Cmax of the abacavir sulphate was increased from 0.212 μg/ml to 0.895 μg/ml for niosome formulation and 0.889 μg/ml for proniosome formulation (p<0.05). The results demonstrate a significant increase in oral bioavailability of abacavir sulphate. The present study clearly showed that niosomes and proniosome derived niosomes are capable of encapsulating abacavir sulphate and the formulations are suitable for oral administration. The pharmacokinetic data obtained from in vivo study in rats shows better bioavailability of proniosome formulation when compared with pure abacavir sulphate and niosome formulation. It may be due to niosome and proniosome derived niosome vesicles of abacavir sulphate may efficiently take up by macrophages of the Reticulo Endothelial System (RES) in liver and spleen due to their suitable nanoscale sizes. The results reported here indicate that proniosomal carrier system can be successfully used to enhance the bioavailability of abacavir sulphate.

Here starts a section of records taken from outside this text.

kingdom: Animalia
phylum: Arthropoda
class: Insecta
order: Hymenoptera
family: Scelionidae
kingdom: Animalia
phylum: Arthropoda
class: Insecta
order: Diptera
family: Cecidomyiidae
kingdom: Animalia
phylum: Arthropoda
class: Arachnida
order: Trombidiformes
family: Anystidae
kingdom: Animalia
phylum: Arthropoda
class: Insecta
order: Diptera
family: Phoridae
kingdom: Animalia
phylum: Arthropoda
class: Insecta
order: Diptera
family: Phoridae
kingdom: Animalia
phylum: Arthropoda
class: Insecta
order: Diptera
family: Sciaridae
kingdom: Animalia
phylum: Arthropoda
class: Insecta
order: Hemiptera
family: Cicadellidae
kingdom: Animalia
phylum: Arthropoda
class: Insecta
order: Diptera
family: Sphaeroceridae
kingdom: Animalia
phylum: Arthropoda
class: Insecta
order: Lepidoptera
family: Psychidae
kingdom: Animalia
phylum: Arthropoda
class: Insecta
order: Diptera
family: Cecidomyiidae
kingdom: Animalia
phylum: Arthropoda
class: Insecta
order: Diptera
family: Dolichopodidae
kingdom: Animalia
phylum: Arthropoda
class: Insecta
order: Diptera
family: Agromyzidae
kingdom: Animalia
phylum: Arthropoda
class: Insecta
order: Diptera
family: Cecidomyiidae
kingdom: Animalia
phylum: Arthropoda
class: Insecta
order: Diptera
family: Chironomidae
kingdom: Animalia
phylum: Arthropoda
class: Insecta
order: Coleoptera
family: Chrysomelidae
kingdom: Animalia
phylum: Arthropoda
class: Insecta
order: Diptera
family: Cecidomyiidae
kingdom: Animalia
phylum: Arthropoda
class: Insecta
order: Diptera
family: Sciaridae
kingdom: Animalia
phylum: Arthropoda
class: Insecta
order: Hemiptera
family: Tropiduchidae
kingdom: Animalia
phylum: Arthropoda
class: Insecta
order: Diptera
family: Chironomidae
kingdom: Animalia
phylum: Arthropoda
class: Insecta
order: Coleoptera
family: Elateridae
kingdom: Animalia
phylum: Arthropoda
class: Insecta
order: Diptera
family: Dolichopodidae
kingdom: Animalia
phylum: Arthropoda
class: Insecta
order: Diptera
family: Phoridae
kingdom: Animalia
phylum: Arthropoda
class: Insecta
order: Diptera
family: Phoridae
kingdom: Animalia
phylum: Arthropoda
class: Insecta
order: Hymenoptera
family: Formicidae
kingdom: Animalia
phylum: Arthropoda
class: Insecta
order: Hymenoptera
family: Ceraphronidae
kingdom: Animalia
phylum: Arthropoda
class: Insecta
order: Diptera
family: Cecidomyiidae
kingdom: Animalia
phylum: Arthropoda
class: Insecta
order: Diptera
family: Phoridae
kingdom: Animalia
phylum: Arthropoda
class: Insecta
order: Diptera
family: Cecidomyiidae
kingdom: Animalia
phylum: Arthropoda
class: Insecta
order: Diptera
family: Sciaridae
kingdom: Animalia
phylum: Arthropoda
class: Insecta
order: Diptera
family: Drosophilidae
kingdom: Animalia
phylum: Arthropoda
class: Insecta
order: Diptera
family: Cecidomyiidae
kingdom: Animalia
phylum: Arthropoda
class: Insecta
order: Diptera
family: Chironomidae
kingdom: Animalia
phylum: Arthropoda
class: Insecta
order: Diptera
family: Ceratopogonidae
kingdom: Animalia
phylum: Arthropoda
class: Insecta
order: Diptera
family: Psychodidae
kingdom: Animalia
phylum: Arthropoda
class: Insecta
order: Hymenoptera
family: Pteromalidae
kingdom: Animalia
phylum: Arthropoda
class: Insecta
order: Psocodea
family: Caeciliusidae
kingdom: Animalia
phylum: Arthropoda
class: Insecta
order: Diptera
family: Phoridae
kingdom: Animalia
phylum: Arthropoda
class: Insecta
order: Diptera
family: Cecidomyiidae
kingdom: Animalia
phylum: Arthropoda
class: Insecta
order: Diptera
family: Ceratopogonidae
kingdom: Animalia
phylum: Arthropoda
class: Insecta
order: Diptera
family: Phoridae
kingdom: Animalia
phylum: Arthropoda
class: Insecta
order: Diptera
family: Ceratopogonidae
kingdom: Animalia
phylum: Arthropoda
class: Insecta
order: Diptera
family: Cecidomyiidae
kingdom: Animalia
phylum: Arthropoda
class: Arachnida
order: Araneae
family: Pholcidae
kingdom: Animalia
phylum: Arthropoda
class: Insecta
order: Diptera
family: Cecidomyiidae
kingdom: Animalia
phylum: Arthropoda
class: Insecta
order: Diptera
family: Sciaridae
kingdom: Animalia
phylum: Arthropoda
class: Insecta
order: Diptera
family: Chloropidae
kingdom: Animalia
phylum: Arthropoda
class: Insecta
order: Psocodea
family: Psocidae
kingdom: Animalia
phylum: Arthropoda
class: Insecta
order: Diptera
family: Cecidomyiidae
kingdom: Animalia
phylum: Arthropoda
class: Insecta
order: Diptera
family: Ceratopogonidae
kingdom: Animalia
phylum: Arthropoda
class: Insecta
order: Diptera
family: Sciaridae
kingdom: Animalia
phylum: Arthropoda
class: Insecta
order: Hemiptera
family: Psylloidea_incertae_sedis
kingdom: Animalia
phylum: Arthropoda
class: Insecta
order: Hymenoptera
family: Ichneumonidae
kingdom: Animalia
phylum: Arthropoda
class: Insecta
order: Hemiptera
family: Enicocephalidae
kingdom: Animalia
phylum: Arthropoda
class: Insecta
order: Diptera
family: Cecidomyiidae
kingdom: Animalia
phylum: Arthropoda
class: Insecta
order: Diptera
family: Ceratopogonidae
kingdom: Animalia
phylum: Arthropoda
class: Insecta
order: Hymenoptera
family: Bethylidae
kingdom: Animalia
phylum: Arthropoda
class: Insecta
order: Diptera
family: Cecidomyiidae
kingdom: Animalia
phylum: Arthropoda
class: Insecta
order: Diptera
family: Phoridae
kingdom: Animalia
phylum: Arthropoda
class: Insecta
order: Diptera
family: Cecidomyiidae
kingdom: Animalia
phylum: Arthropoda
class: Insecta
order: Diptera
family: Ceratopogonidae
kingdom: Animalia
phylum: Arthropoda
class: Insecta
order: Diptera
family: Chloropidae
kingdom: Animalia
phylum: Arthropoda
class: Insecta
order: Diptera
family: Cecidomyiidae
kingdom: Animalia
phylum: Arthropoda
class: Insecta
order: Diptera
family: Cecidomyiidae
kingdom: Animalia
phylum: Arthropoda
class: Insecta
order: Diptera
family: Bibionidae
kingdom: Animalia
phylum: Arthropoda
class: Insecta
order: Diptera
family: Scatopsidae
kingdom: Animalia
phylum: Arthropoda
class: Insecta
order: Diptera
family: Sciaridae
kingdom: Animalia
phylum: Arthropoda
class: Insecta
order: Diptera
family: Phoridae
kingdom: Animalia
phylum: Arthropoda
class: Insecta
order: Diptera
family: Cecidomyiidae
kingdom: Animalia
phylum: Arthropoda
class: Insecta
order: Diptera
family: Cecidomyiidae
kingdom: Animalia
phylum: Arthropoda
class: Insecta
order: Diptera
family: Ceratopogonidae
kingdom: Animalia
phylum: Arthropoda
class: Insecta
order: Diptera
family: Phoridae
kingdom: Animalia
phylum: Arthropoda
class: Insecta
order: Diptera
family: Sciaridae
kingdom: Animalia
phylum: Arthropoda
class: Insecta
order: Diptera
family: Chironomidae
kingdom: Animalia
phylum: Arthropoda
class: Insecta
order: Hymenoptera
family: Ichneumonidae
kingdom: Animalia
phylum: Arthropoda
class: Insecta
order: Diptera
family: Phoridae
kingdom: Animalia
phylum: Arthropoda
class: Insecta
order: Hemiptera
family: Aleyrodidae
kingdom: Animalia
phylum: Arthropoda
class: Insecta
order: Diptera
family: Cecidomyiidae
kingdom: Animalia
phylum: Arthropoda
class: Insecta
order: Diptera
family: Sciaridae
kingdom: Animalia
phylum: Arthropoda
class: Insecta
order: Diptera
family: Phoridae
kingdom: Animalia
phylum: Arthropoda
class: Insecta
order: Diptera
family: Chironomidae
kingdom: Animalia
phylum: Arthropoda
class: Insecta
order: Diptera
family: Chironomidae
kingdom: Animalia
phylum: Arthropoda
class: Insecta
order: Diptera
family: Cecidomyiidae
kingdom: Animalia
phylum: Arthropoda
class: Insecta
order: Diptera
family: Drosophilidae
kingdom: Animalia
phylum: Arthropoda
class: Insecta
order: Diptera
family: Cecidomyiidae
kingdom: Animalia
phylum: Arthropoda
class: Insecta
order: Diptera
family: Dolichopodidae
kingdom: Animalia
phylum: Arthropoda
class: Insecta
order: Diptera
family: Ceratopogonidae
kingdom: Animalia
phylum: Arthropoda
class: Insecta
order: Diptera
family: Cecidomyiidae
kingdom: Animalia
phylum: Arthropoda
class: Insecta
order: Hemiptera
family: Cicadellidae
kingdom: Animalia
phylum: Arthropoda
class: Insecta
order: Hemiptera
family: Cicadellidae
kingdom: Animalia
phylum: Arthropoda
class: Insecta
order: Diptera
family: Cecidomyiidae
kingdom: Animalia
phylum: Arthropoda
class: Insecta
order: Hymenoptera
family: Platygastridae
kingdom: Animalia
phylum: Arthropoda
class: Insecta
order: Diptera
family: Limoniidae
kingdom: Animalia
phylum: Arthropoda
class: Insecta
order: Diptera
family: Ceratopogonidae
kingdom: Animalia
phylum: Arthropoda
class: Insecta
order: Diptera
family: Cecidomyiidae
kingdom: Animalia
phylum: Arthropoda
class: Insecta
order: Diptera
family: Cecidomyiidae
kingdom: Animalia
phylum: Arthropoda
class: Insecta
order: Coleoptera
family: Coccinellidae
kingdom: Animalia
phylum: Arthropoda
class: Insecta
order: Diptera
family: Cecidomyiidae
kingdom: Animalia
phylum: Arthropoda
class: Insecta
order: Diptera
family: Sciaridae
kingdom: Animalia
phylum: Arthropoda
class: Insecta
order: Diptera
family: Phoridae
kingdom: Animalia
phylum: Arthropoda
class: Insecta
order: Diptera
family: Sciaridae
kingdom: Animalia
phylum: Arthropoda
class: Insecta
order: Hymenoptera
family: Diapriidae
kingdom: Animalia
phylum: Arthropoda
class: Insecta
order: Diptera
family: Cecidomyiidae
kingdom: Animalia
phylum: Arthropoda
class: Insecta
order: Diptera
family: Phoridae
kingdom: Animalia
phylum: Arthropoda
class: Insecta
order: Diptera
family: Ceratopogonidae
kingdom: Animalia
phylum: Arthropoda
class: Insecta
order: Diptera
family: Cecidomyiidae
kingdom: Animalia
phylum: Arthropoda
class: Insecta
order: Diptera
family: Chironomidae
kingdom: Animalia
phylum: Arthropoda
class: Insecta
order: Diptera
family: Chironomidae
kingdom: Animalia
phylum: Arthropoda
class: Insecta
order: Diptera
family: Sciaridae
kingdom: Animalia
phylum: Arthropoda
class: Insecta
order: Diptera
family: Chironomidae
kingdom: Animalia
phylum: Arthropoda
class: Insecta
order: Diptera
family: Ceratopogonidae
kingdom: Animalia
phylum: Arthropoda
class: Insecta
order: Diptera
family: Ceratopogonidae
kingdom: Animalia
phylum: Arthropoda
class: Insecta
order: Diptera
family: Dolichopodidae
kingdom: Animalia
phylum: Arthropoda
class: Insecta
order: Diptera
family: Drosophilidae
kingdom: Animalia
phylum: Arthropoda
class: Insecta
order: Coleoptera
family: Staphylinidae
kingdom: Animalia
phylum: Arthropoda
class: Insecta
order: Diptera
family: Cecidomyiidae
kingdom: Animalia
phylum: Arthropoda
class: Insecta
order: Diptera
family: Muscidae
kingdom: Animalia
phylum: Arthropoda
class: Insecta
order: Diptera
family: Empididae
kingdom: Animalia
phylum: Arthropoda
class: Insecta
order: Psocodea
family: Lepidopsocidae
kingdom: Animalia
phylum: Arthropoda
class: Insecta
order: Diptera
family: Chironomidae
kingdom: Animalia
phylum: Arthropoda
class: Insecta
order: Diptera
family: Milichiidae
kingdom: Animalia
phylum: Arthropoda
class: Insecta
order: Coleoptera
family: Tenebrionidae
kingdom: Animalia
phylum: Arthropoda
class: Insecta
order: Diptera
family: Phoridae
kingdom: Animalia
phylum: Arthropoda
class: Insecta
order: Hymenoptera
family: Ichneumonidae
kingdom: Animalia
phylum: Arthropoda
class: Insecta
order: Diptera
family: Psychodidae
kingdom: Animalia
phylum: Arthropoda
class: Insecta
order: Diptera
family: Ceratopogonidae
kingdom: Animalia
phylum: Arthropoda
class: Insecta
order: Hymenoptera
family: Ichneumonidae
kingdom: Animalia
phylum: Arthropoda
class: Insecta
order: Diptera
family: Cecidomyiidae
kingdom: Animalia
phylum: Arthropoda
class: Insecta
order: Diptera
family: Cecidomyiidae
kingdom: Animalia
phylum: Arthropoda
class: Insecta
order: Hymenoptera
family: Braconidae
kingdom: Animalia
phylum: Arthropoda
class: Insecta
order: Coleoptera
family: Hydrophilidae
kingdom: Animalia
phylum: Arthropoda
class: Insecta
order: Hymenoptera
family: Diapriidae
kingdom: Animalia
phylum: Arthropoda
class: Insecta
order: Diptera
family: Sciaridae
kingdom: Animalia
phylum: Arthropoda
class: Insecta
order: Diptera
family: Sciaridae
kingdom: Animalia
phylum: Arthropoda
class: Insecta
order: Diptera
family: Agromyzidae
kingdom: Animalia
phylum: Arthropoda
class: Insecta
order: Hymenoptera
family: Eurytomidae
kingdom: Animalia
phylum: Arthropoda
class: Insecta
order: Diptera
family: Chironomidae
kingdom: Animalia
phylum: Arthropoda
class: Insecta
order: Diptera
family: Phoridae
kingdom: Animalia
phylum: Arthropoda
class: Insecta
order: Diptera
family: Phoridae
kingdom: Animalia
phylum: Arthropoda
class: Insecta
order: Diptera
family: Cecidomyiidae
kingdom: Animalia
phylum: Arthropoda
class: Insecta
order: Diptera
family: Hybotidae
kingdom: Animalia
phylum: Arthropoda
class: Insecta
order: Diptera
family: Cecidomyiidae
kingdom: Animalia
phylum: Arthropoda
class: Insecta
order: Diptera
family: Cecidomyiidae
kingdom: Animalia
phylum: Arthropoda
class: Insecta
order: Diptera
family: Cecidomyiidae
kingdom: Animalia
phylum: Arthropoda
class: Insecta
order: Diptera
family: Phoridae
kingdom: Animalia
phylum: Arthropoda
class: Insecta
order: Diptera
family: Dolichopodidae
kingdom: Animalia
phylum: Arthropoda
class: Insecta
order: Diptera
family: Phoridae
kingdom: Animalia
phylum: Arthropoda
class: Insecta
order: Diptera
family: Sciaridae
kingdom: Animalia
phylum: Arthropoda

We are grateful to Chairperson, Director, J.K.K. Nattraja College of Pharmacy and Dean, Department of Pharmaceutical Technology, Anna University for facilitating required research sources. Also, we want to express the gratitude to Cipla Ltd. for the gift sample of Abacavir sulphate.

Conflict of Interests:

The authors declared no conflict of interest.